**Your task:**
Quote word for word the passage of the text on religious diversity in West Philadelphia from "At the end of" to "and their leaders.".

Extract START

At the end of the Second World War, the neighborhoods west of campus consisted of middle-class Jewish, Catholic, and mainline Protestant families. Today the synagogues–there were 60–are gone from a largely African-American community. Some of the traditional Christian institutions remain, but residents now worship in growing numbers of Pentecostal churches, mosques, and small storefront chapels.

In the fall about 30 undergraduates met weekly in a salmon-colored seminar room in Civic House to explore the changing religious traditions and communities in West Philadelphia. Weekly discussions were interspersed with frequent visits to places of worship and interviews with congregations and their leaders.

"West Philadelphia is a patchwork of neighborhoods, all of which have a slightly different story," remarks Professor E. Ann Matter, the instructor for Religious Studies 310: Religious Diversity in West Philadelphia. "Most of the communities we visited weren’t there 50 years ago. We went to a Baptist church that used to be a synagogue," and an elderly woman who spoke with the class once attended a Methodist church that is now a mosque. Matter is a medievalist and studies the history of Christianity, what she calls the "footprint" left by the religion in culture. "I’m interested in how religions work and what they mean to people."

Matter developed the course with the help of academic interns funded by the Program in Universities, Communities of Faith, Schools and Neighborhood Organizations (see "Reaching Out Together"). Most of the students, she says, come to the course with strong religious convictions. The frequent visits to diverse faith communities have helped break open clichéd views and stereotypes many hold regarding traditions outside their own. Speaking directly to people in the local community, feeling the authenticity and vitality of their devotion, challenges assumptions in a way large lecture courses do not. "I couldn’t have told them [many of the things they learned]–they would never have believed me–but they saw it for themselves. . . . A course like this gets students into the neighborhoods, and they see things they wouldn’t normally see in the path between the library, the lecture hall, and the dormitory."

Extract END
Study material START

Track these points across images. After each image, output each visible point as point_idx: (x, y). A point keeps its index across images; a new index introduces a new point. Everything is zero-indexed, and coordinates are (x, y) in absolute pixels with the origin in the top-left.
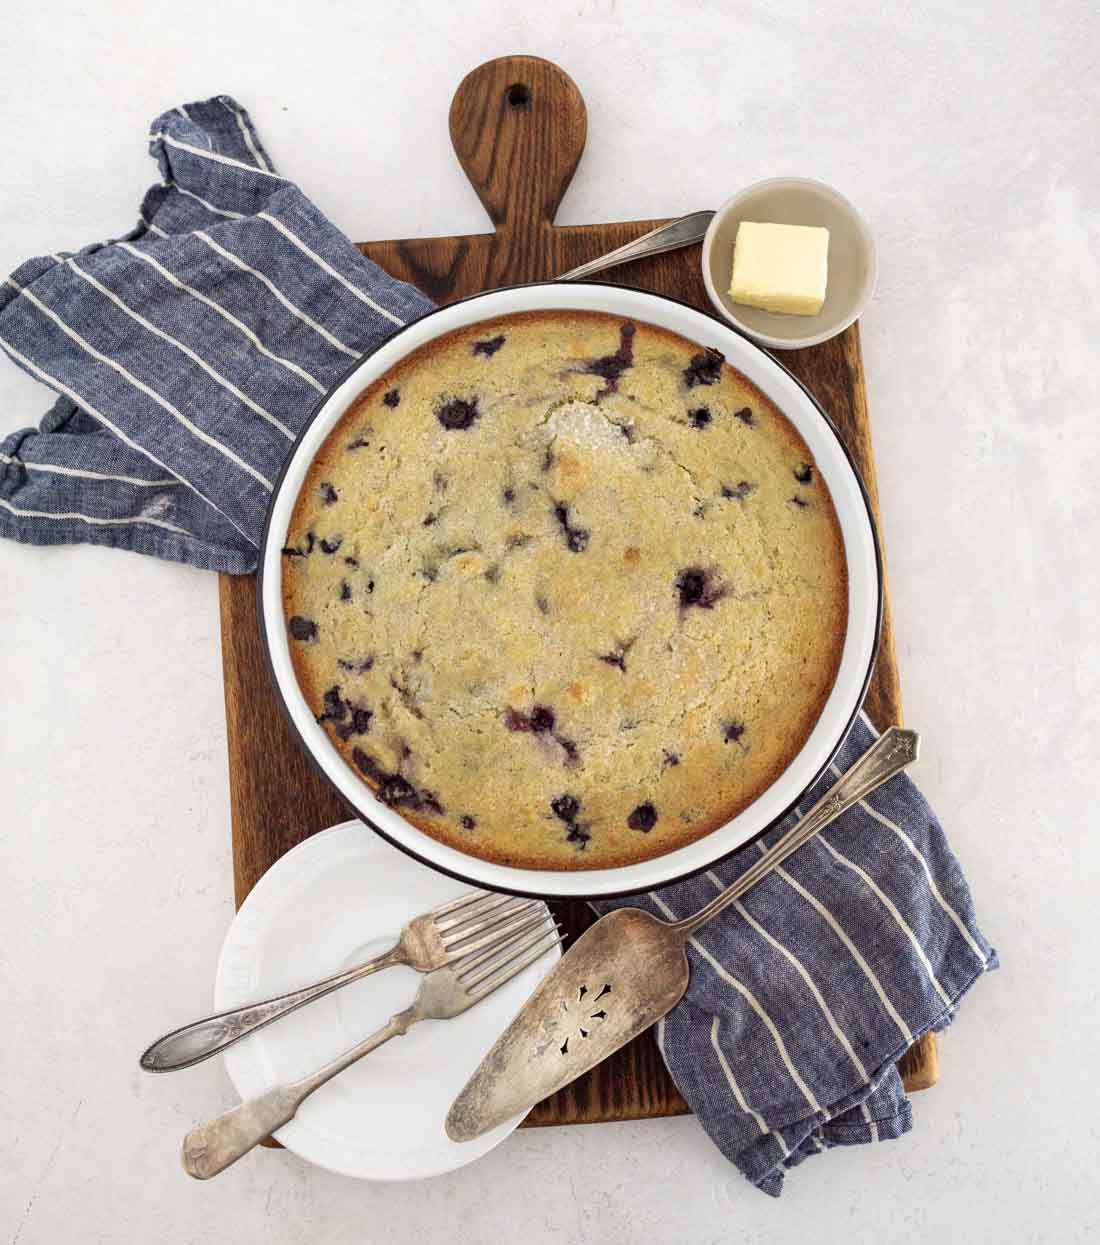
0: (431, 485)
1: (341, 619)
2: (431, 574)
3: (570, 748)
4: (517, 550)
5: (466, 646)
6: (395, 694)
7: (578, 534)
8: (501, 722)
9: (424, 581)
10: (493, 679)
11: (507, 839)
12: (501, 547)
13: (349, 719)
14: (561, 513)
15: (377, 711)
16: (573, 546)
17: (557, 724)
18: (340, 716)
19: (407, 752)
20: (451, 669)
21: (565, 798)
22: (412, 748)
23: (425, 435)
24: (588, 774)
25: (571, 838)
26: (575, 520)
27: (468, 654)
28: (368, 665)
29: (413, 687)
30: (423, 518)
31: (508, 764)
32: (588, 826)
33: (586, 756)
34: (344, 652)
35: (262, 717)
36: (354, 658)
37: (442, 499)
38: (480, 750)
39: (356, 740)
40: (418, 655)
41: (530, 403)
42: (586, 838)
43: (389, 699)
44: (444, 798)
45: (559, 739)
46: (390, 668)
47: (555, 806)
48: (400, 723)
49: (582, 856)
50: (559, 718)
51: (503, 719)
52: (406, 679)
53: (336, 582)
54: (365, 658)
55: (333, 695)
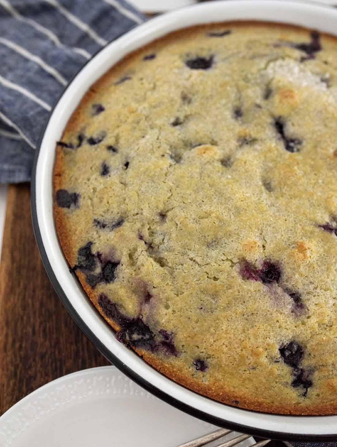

Study material END

**Written reply:**
At the end of the Second World War, the neighborhoods west of campus consisted of middle-class Jewish, Catholic, and mainline Protestant families. Today the synagogues–there were 60–are gone from a largely African-American community. Some of the traditional Christian institutions remain, but residents now worship in growing numbers of Pentecostal churches, mosques, and small storefront chapels.

In the fall about 30 undergraduates met weekly in a salmon-colored seminar room in Civic House to explore the changing religious traditions and communities in West Philadelphia. Weekly discussions were interspersed with frequent visits to places of worship and interviews with congregations and their leaders.